Enright Content Readhead Hen.
North Carolina canvas covered decoys were sold at the 2016 ODCCA Saturday night auction.
Nice examples of classic decoys from western Lake Erie were on display this summer as part of a special exhibit at the Lake Erie Island Historical Museum on South Bass Island.
Ky Kraus Memorial Auction, Sat. March 11, 2017
The auction begins at 6 p.m. in the ballroom and provides a great opportunity to add or subtract to your collection. Click here for more details.
Collectors and Carvers Learn from the Past
By Buck Juhasz
It's important for collectors, whether they are experienced or new to the hobby, to know the history of notable decoy carvers. This knowledge provides the depth you need when you are about to purchase a decoy for your collection. And carvers can learn about the process that makes a decoy collectible. From our ODCCA archives, I have selected two biographies of men from Ohio whose decoys can still be found at shows, estate sales, antique shops and wherever your search may take you.
William Enright Toledo, Ohio, 1913-1979
By Buck Juhasz
Bill Enright of Toledo, Ohio, began making decoys commercially during the late 1930s and continued into the 1960s. Over the span of time he made more decoys for Ohio hunters than any other carver. Indeed, some of these are still in use from Sandusky Bay to the Michigan border – the area where his decoys have been especially popular.

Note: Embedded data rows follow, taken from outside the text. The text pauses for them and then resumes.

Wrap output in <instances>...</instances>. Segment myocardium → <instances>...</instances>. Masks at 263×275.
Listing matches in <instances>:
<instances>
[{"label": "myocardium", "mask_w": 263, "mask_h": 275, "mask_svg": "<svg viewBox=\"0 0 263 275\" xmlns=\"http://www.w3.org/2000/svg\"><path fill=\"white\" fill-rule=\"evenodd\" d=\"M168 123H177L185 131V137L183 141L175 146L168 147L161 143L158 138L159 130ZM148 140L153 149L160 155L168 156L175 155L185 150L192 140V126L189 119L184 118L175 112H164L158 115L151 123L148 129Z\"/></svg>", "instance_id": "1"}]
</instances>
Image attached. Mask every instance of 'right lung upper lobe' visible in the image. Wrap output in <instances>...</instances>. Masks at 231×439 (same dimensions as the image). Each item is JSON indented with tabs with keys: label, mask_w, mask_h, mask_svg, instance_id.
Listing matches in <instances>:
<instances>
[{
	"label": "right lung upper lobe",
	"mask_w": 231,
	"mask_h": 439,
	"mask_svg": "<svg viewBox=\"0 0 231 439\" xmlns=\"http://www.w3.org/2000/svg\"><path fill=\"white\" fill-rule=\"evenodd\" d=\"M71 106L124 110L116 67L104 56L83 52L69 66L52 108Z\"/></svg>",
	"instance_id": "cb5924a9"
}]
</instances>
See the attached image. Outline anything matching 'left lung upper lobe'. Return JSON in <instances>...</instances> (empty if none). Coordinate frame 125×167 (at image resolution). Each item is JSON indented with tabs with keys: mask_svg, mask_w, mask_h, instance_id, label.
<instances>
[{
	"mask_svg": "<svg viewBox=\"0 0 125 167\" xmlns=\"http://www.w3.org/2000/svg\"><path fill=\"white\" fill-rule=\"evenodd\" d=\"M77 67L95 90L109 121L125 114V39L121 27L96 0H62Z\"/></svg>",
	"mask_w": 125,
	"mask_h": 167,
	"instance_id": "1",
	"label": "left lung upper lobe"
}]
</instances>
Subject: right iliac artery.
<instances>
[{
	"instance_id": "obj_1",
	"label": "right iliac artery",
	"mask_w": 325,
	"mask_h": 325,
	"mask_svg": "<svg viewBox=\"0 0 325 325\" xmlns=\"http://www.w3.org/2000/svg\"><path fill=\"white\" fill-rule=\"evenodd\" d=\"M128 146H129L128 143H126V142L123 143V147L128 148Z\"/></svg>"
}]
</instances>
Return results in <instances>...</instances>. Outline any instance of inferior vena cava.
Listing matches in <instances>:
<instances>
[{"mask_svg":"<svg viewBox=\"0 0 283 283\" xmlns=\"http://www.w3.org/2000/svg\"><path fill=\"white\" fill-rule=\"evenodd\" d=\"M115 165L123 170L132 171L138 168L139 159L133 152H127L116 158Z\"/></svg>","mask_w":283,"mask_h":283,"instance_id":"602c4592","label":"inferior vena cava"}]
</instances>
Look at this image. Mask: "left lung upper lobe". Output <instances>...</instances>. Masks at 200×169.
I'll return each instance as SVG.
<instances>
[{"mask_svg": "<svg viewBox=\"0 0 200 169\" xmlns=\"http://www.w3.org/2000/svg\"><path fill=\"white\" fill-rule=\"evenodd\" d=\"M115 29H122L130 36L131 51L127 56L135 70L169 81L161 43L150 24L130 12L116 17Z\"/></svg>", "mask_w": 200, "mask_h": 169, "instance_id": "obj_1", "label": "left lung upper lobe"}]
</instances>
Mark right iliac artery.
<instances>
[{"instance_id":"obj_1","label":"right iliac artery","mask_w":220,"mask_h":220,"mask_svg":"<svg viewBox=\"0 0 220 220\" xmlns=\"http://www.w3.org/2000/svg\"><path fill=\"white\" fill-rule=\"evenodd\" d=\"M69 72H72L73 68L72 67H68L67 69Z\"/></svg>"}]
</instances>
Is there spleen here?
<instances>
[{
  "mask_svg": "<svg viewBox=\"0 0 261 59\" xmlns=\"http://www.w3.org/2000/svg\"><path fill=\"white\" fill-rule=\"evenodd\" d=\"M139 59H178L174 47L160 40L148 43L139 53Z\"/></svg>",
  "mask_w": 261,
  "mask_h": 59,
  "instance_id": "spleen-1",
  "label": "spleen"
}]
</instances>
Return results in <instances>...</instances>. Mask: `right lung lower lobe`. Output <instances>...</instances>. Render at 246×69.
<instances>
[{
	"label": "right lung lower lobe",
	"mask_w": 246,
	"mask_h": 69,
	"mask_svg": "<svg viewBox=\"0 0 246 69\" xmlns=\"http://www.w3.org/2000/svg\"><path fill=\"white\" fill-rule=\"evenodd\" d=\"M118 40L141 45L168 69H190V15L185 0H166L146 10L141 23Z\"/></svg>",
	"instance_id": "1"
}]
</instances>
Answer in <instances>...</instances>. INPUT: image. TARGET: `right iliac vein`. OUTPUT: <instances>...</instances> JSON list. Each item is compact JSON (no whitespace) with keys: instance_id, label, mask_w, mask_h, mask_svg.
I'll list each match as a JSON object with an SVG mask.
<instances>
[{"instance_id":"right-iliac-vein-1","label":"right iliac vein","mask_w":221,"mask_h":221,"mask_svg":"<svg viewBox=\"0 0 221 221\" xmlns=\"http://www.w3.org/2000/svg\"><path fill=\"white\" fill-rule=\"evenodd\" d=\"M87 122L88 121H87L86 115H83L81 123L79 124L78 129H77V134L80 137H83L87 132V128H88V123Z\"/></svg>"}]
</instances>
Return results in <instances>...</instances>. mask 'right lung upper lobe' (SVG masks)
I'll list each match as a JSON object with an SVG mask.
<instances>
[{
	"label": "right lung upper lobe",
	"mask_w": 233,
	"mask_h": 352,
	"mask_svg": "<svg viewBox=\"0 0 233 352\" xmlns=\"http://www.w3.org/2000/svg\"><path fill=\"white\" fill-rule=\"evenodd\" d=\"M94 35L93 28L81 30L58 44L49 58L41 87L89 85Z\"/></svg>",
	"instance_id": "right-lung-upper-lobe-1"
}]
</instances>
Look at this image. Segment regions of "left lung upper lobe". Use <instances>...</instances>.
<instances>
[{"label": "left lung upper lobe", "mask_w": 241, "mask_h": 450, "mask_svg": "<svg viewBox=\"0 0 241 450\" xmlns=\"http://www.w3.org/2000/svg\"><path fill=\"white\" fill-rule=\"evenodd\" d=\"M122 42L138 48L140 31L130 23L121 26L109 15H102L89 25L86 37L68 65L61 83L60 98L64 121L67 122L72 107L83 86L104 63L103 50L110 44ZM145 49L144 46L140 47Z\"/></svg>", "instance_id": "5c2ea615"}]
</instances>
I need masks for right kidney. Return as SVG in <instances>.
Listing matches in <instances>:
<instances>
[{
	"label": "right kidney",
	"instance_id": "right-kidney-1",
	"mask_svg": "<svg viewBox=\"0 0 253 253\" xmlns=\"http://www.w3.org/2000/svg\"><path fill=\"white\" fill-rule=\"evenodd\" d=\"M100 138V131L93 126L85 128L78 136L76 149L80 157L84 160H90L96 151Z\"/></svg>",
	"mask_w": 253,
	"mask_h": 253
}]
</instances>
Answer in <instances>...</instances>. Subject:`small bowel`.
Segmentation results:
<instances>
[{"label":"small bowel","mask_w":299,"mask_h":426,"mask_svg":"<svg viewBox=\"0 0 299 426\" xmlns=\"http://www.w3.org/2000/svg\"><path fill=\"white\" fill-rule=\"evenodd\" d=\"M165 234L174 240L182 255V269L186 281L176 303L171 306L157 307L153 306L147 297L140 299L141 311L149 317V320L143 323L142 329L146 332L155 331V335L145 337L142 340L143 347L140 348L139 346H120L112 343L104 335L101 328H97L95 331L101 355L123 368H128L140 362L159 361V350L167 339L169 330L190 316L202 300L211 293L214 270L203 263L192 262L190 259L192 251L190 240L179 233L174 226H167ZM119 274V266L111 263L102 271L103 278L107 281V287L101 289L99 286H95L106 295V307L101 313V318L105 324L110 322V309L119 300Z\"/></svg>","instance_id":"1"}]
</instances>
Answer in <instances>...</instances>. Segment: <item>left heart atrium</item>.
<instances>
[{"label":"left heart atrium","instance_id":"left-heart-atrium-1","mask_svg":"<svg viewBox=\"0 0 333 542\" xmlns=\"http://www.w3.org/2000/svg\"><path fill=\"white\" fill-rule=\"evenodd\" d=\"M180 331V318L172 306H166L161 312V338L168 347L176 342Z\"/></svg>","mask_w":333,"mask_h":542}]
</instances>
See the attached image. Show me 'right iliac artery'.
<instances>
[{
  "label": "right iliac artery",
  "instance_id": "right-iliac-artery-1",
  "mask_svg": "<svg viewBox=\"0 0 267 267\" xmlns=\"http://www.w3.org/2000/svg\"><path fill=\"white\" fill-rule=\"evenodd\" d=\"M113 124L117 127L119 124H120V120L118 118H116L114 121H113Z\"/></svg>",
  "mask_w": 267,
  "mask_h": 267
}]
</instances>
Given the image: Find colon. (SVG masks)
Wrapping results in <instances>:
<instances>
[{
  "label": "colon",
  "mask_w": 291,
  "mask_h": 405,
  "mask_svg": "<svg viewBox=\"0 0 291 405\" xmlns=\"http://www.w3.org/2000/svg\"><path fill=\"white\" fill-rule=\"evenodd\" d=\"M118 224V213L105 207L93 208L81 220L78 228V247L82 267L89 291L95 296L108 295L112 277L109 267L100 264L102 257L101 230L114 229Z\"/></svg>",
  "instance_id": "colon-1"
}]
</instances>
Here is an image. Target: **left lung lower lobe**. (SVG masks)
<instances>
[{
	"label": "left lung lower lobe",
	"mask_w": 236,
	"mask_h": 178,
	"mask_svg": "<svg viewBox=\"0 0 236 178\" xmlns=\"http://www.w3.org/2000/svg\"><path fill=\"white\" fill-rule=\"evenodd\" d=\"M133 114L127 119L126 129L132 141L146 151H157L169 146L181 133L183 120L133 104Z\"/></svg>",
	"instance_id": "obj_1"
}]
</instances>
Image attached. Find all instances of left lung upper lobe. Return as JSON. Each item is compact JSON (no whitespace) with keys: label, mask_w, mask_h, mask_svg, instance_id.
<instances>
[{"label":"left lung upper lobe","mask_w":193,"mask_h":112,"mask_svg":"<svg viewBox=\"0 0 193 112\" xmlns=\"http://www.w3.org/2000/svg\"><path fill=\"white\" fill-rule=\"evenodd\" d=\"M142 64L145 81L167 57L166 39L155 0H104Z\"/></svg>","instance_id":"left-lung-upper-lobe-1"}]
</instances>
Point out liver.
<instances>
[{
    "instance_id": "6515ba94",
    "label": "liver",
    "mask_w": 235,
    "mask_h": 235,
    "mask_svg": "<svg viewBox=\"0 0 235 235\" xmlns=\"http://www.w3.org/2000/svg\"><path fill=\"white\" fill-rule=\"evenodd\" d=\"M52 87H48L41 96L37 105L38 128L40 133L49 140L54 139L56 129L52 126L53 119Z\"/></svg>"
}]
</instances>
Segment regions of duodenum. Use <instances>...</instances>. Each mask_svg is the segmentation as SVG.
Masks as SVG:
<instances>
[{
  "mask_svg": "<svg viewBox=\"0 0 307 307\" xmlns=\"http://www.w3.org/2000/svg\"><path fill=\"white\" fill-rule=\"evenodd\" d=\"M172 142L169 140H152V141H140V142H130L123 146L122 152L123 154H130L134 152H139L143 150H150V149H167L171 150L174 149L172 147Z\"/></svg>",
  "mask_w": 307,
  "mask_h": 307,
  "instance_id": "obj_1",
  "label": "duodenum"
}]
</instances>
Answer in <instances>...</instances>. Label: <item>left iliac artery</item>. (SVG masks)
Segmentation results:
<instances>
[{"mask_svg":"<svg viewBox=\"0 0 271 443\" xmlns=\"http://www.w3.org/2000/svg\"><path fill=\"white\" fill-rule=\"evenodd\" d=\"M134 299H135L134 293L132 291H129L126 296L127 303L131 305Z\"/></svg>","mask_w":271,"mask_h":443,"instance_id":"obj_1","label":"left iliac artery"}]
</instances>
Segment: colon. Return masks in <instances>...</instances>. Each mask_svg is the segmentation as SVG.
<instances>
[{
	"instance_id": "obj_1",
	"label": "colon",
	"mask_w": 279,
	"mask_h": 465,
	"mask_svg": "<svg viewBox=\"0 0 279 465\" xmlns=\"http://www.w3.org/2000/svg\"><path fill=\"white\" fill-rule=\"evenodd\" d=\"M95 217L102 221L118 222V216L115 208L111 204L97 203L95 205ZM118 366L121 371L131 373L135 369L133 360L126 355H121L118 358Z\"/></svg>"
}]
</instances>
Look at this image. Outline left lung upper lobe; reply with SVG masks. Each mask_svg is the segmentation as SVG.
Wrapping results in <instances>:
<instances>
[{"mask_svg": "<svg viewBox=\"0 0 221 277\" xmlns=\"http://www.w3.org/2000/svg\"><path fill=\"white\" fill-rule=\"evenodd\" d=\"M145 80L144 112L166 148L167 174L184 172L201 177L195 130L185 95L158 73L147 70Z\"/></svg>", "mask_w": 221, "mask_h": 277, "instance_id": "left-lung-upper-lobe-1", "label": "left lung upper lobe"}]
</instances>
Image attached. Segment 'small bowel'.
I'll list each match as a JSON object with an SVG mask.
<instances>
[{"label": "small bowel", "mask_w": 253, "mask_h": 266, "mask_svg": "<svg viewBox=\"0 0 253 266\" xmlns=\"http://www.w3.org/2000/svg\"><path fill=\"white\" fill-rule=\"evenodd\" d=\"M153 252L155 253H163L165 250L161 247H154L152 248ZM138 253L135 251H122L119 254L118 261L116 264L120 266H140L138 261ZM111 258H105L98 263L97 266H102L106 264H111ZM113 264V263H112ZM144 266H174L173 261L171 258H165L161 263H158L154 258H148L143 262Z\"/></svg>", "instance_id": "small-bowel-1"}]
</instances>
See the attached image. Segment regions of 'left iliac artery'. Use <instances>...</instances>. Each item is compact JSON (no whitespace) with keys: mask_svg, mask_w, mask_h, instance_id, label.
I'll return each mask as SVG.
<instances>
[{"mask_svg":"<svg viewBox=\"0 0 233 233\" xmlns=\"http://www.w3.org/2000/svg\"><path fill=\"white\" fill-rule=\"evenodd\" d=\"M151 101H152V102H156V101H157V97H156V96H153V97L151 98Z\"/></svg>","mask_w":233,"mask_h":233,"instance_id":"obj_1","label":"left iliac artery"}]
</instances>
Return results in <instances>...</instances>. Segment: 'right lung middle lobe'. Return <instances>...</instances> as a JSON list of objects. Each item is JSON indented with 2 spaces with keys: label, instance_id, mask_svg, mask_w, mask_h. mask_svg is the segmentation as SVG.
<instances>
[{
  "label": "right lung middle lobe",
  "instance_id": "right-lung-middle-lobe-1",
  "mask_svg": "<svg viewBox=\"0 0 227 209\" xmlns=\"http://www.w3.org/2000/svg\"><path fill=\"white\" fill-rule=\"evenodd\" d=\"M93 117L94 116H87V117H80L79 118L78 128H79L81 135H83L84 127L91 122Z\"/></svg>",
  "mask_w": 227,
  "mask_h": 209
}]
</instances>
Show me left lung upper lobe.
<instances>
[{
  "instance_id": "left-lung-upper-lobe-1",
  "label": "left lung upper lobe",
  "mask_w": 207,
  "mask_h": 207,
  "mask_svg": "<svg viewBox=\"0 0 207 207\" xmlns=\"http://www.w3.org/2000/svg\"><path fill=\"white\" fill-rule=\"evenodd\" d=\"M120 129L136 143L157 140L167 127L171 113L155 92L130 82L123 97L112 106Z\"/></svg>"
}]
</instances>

The species he carved were canvasback, redhead, bluebill, mallard, pintail, black duck, and goose. Adding to the variety is the fact that he made many variations of each. Content, low, medium, high and turned heads enhanced the luring quality of Enright's rigs. Bodies varied not only in form, but also in size. In addition he made specific models for certain areas such as Lake St. Clair and Mitchell's Bay. He preferred cork over wood to make his bodies, and he constantly experimented with paints and sealers to obtain the hardest surfaces possible to enhance durability. The graceful yet simple body forms he achieved still serve as timeless models for any hunter who would like to carve his own decoys.
Vernon Rider, Sandusky, Ohio 1912-1983
By Steve Fall
Vern Rider, the son of Jack Rider, inherited his father's love of the outdoors. He managed Jim's Place, a resort near his father's marsh outside of Sandusky, Ohio, for 25 years. Like his father, he spent most of his free time hunting and trapping.
Fortunately for today's collectors, Vern also was a collector. He began saving decoys long before it became fashionable to do so. As a result, most of his father's production and that of many other early Ohio carvers was saved from the wood stove or a similar fire. Today, Vern's collection can still be viewed at the Magee Marsh Bird Center, Magee Marsh, Oak Harbor, Ohio. Also on view are decoys by Enright, Sharon, Rider, and Crooks. A visit to the center is worth the drive to view such a diverse and high-quality display of decoys.
Collecting Old Decoys on a Budget
By Buck Juhasz 1989
Despite recent stories in newspapers, magazines and even TV, to the contrary the collecting of old decoys need not be restricted to the wealthy. While some decoys do indeed fetch thousands and tens of thousands of dollars, many very worthy specimens are regularly sold in the fifty to several hundred dollar range.
What explains the wide diversity in decoy prices? As in other art/antique fields the answers are not easy to come by and when they are forthcoming, they often don't make the best of sense.
Fad and fashion often play an out-sized part in establishing values. East Coast decoys for example, tend to bring the most money because the early collector/authors lived there and were most familiar with decoys of the region. Their opinions established a decoy pecking order that even today still holds away in a large extent.
With some exceptions, a decoy's paint work is usually placed well down the list of criterion by the experts. Carving excellence, overall form and historical significance are considered to be far more important. At point of sale, however the lack of original paint, even if it had been the paint-by-numbers variety, is often greatly penalized. If you can overlook the absence of some or even all the original paint, some superb carvings can be had at really modest prices.
Rarity, when it comes to decoys, is often penalized. Common decoys like Masons are easily described, graded, pigeon-holed, and filed, accounting for the high interest and subsequent high prices of Masons. Obscure makers with limited output often escape the notice of collectors who must have the assurance of a famous "name" with their decoys. If you have good and sound instincts, some real bargains can be found in decoys with famous pedigrees.
While much more can be said, the central location of our March show assures a wide range of decoys from which to choose. There are sure to be a number of "good buys" AT ALL PRICE LEVELS fresh to market. See you there!